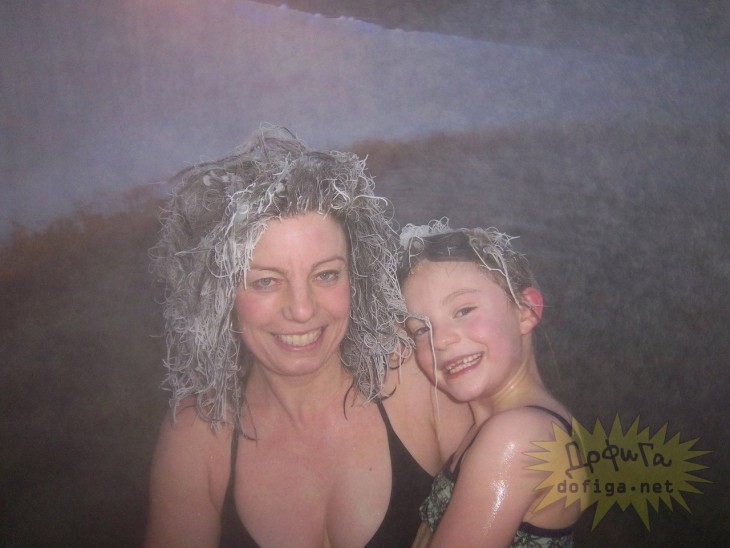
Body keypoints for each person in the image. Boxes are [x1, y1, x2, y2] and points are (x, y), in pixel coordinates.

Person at [144, 127, 471, 547]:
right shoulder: (199, 436)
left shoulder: (420, 383)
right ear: (218, 294)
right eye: (266, 281)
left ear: (357, 277)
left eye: (326, 275)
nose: (302, 310)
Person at [398, 220, 584, 548]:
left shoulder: (515, 438)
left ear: (526, 310)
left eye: (464, 310)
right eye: (421, 329)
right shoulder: (505, 426)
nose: (440, 340)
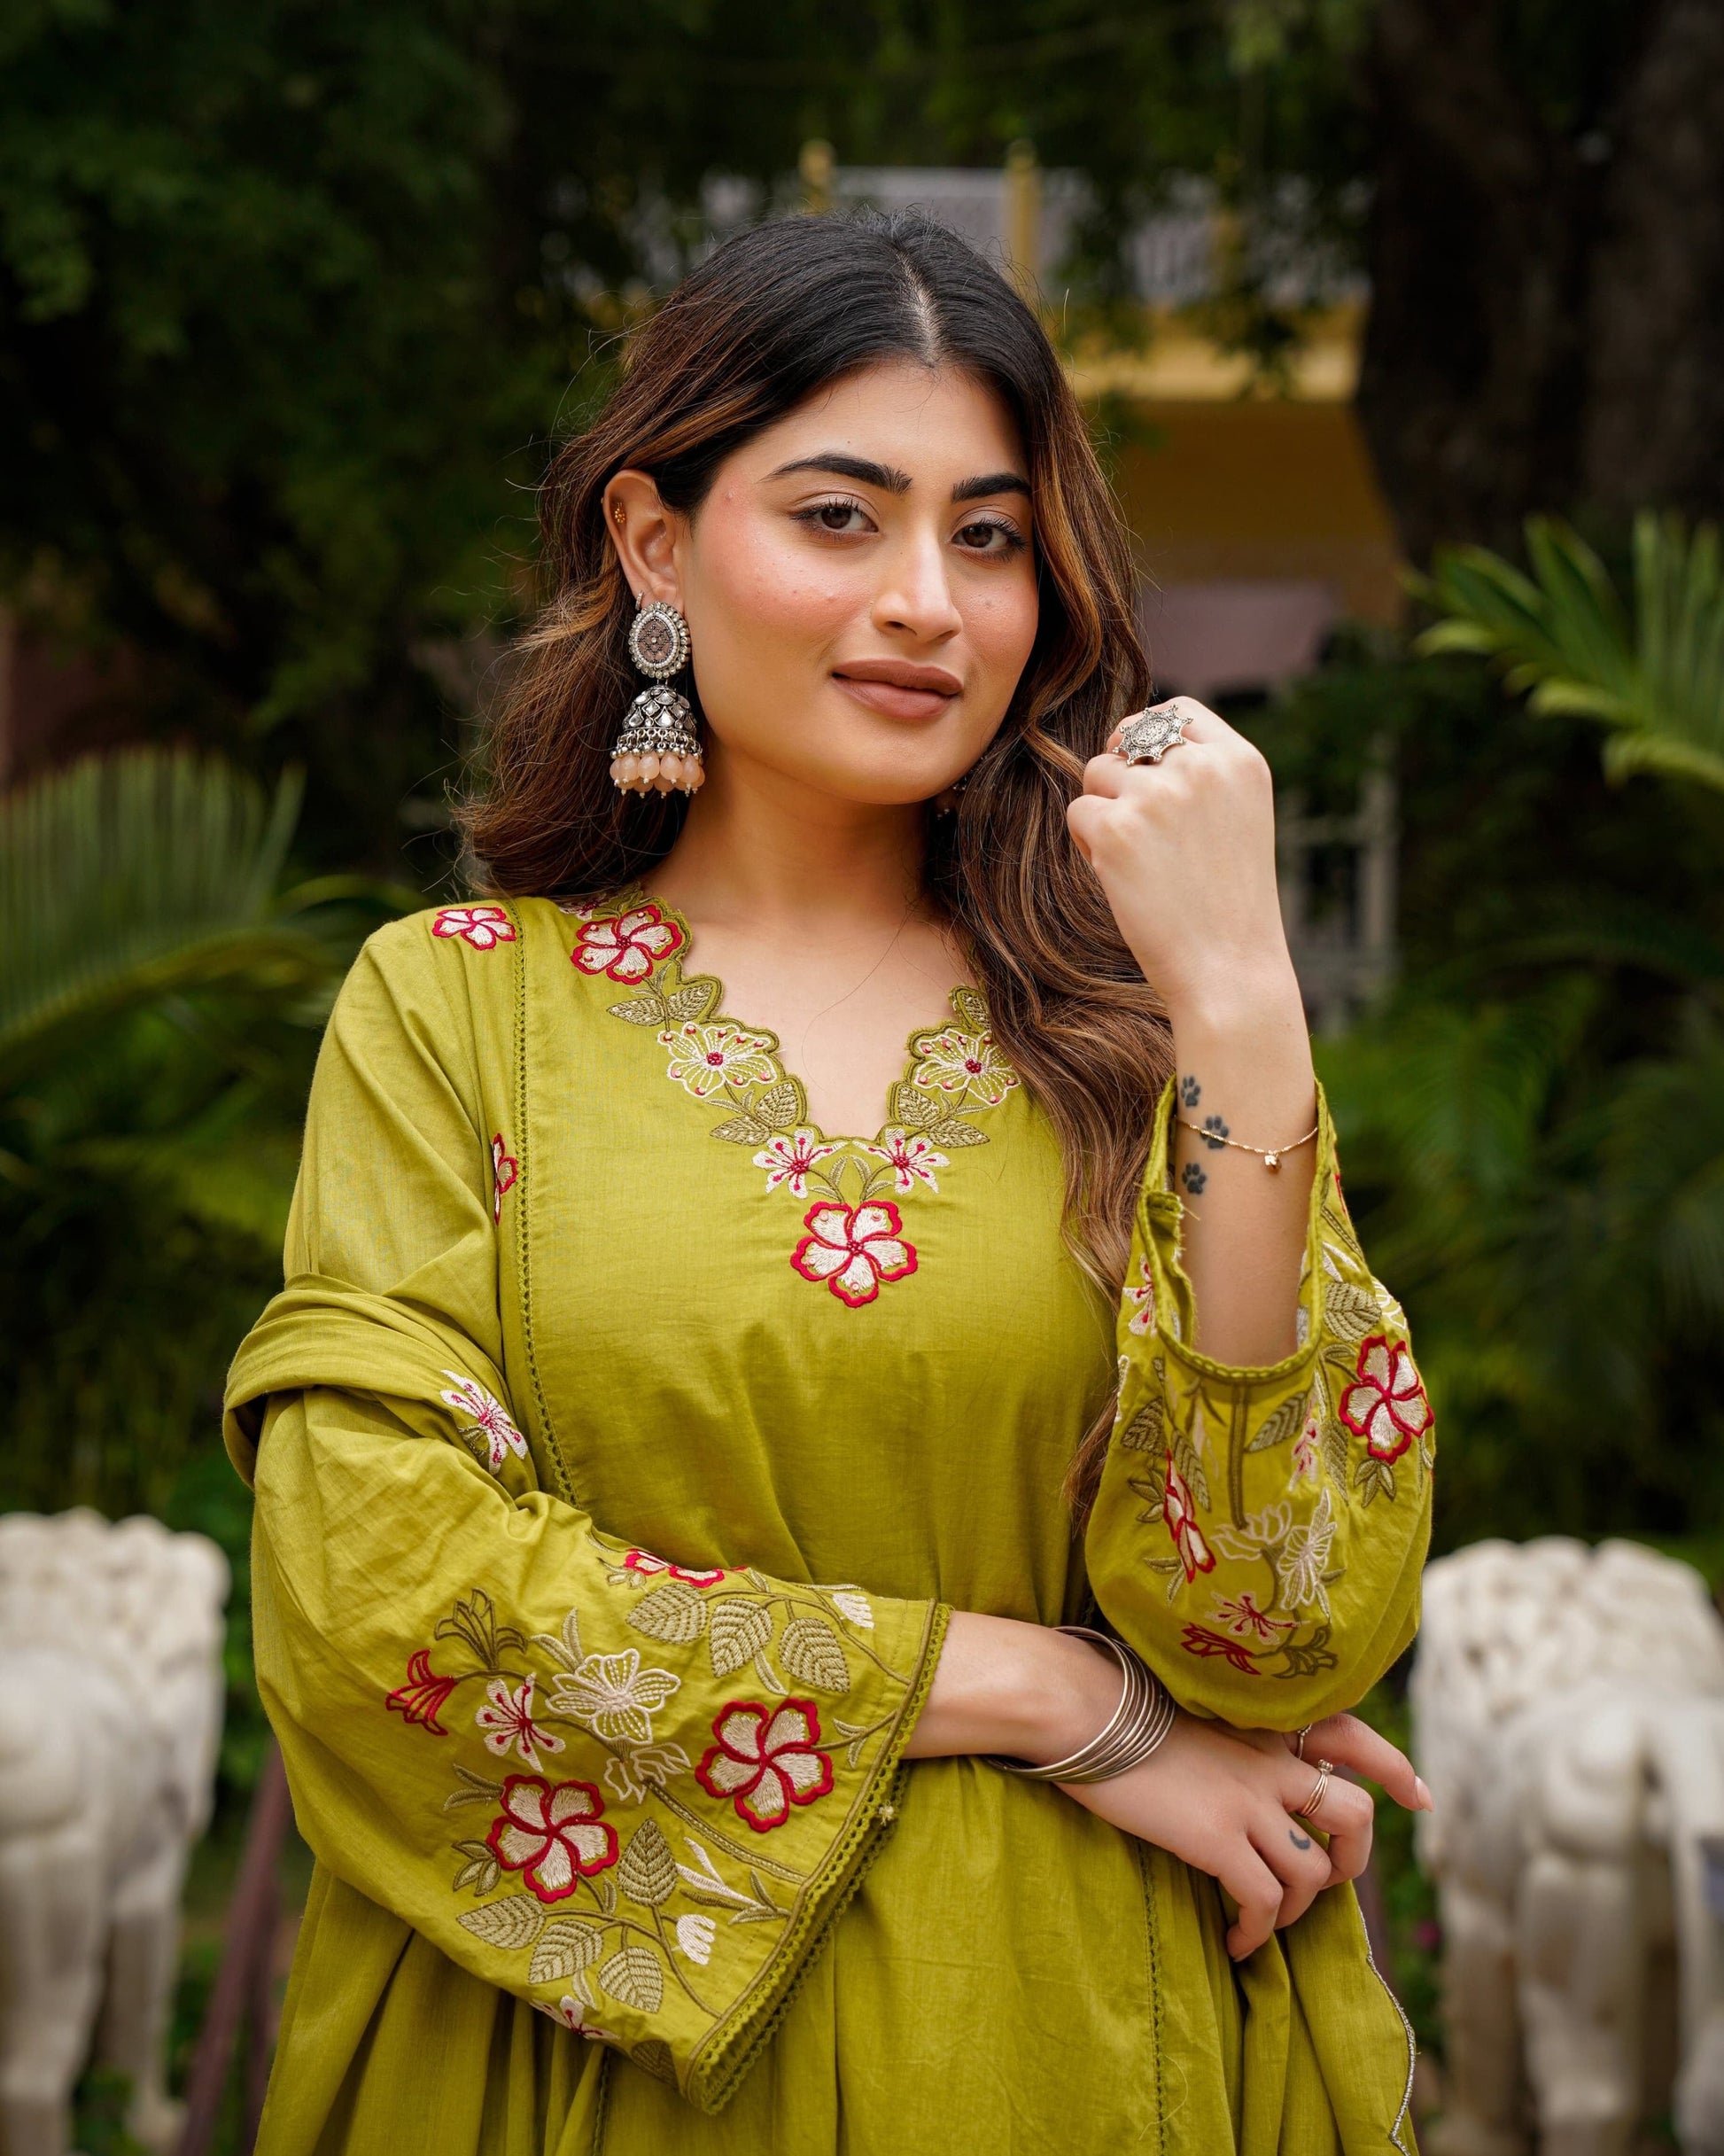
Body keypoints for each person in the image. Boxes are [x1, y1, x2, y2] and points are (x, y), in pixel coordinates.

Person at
■ ■ ■ ■ ■
** Your instructions **
Would you set down the entries exactly as given, minus their pictures?

** Output of the task **
Body keypoints for each person in the image. Boxes are [x1, y1, x2, y2] and points are (x, y), in pixel coordinates.

Person at [144, 127, 471, 547]:
right shoulder: (199, 436)
left shoulder: (420, 383)
right ear: (218, 294)
right eye: (266, 281)
left ear: (357, 277)
left eye: (326, 275)
nose: (302, 310)
Person at [398, 220, 584, 548]:
left shoulder: (515, 438)
left ear: (526, 310)
left eye: (464, 310)
right eye: (421, 329)
right shoulder: (505, 426)
nose: (440, 340)
Body keypoints for each person in the image. Boxes are [x1, y1, x2, y2] and points are (x, y), in pixel coordinates.

Person at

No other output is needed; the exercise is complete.